The album closes quietly with “Happy Ending,” a breezy meditation on loss and limitation that slowly builds to a climax with a hint of hope and a glimmer of light. Prophet’s quiet finger-picking and weary vocal portray the uncertainty one feels when a relationship comes to an ambivalent conclusion.
Chuck Prophet was born and raised in Whittier, California, President Richard M. Nixon’s hometown. “If you shook a tree in my neighborhood, five guitar players would fall out,” Prophet recalls. “My sister had a lot of records, Stones, Bowie; the music was magical to me. Everyone I knew had picked up a guitar at some point. It was natural to start playing, but I never thought of it as a vocation.”

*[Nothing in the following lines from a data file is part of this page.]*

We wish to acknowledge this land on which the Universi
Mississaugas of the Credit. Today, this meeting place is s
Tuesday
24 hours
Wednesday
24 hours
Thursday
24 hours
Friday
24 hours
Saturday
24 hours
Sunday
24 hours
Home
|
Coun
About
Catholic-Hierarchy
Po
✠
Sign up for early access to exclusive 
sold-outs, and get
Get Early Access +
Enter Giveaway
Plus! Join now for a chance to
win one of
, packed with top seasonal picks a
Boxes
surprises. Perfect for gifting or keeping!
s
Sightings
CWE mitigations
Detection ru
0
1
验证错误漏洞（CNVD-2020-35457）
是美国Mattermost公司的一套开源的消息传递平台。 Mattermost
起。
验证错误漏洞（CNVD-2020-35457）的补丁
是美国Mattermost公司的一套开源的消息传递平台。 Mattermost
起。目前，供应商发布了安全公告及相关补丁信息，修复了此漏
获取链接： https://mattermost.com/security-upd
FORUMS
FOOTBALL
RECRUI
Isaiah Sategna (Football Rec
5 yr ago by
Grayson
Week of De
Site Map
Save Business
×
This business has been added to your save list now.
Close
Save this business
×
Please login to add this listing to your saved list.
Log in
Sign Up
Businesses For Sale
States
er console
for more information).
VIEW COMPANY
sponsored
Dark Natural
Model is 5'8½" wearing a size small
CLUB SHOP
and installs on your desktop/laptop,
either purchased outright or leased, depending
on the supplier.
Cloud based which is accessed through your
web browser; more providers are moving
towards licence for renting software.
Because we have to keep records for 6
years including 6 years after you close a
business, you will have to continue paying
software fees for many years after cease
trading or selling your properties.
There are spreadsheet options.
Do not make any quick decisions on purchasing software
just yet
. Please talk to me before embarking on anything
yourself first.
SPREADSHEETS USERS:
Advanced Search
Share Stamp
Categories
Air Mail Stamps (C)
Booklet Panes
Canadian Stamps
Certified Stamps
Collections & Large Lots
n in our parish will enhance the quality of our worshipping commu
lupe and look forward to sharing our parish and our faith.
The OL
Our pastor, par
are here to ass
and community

“I moved up to San Francisco to go to college, majoring in financial aid. I saw the Dead Kennedys at the Mabuhay Gardens (the legendary punk venue) and all the early Slash Records bands like Rank and File.” Prophet soon hooked up with Green on Red, a groundbreaking, hard to pigeonhole band that would act as a catalyst for the Paisley Underground and alt-country sounds of subsequent years. “Green on Red were the first band I’d met with a van and a gas card, so I joined up. It was summer, I figured I’d get in the van and go back to school in the fall.”
That summer vacation turned into eight years and as many albums with Green on Red - a band many people, including Prophet himself, are still trying to make sense of - burning through more than one major label deal. “Some people thought we were the saviors of rock ‘n’ roll; other people thought we were pathetic knuckleheads. I think they’re both right. It was like being in a motorcycle gang; we lived out all the excesses.”
When Green on Red disintegrated, Prophet launched a solo career with Brother Aldo (1990), an album that fused his love of blues, rock, Waylon Jennings and Richard and Linda Thompson. His jagged guitar lines, gritty baritone and stellar songwriting soon made him a cult figure in Europe, while stateside he won fans like Lucinda Williams, Stephen King, Ryan Adams, songwriting legend Dan Penn (a song they co-wrote, “I Need A Holiday” was covered by the mighty Solomon Burke) and Kim Richey with whom he co-wrote Cyndi Thompson’s Top 40 hit “I’m Gone.”
A video and film enthusiast, Prophet along with Teddi Bennet makes his own no-budget videos and is always ready to collaborate as musician, producer or sideman to other projects. He’s done sessions with Warren Zevon and Cake and produced Kelly Willis’s latest Rykodisc album, Translated from Love, co-writing some of that album’s songs as well. He’s also writing and editing Road Song for the San Francisco Chronicle’s book division. “I’m putting together a collection with lots of pictures and ephemera that will explain how you can go from city to city and maintain some sort of sanity. Or not. The road brings out the best and worst in people so I thought I’d ask other road warriors to let me edit their diaries.
For the rest of the year, Prophet will be on the road himself, doing what he does best. “I must be one of the last musicians that still enjoys touring,” Prophet says. “When people see us live they’re going to get involved. We wiggle and we wobble but we don’t fall down.”